Visual Arts Presentations 

12:30 -1:15 PM

Students will showcase their visual arts projects in the walkway leading to the Read & Relax Room.

The Fourth of July in Atlanta

Nicholas Ayoub, Art & Art History

The project began as a way to discover the connection people across the coast had to their land, city, and space. We filmed in New York City, Haeldon and Patterson NJ, Orlando and Tampa FL, Atlanta GA, DC and Williamsburg VA. We focused on talking with people who we knew personally and felt had an interesting connection to their space. We interviewed a range of people from Marines to farmers to politicians to refugees and are make a series of audio visual presentations as a way to share their story. The individuals are asked what could best represent their lives pictorially and using artificial intelligence, sustainable construction methods, and film techniques we worked to show how they relate to their space. This is a starting point for the research project, by spring 2024 we plan on creating an immersive experience that allows people to interact with these stories in order to connect an audience to the world around them and get a sense of with the environment of the eastern United States is like from the perspective of those who experience it everyday.

Advisor: Michael Mogayn, Art & Art History


ArtLab

Rachel Nguyen, Biology; Karino Gibson, Biology; Darrison Haftarczyk, Kinesiology


The W&M ArtLab is a group of ten students: Elise Overton, Halle Boroski, Syeda Safdar, Ayoola Oladimeji, Darrison Haftarczyk, Marrisa Sirois, Karino Gibson, Rachel Nguyen, D.J. Parman, and Anu Desai. Over the summer of 2023, we worked on a project for Vanderbilt University’s ArtLab-VI4 (Institute of Infection, Immunology, and Inflammation). This project aimed to bridge the gap between two disciplines: art and science. Our goal was to increase communication between the two areas of study, as well as create advancements in science communication through visual art. Each of us paired with different research labs from universities across the country to create various forms of visual and creative representations of scientific research. As our final collective project, we compiled all of our artwork into a virtual gallery, which can be visited here. We are continuing to expand our project and increase outreach to create a supportive and creative environment for artists, and to foster science communication through visual art at W&M.

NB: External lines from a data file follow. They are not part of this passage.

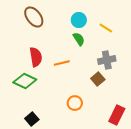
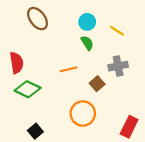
red semicircle: (36, 57) -> (17, 63), moved
brown square: (98, 79) -> (97, 84), moved
orange circle: (75, 103) -> (83, 113), size x1.5

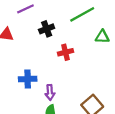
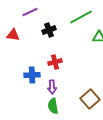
red cross: (65, 52) -> (55, 62), moved

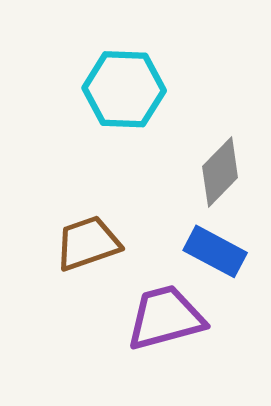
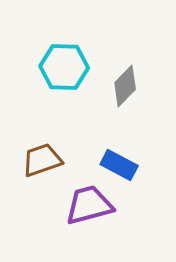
gray diamond: (220, 172) -> (125, 86), moved

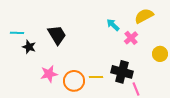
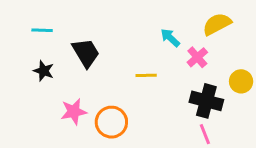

Advisor: Tyler Meldrum, Chemistry


Radicalization to Assimilation: The Italian American Story as Represented in American Cinema

Jarel White, Film & Media Studies (major), Italian Studies (minor)


20th century Italian immigrants inhabited a precarious racial position (a sort of in-betweenness or off-white identity) but actively construct their identities to adhere to the White Hegemonic Structure that is the United States, which we will examine through an American film context. Through this assimilation into a general white ethnic identity, as represented through American cinema, the Italian American individual comes to perpetuate the oppressive values of whiteness.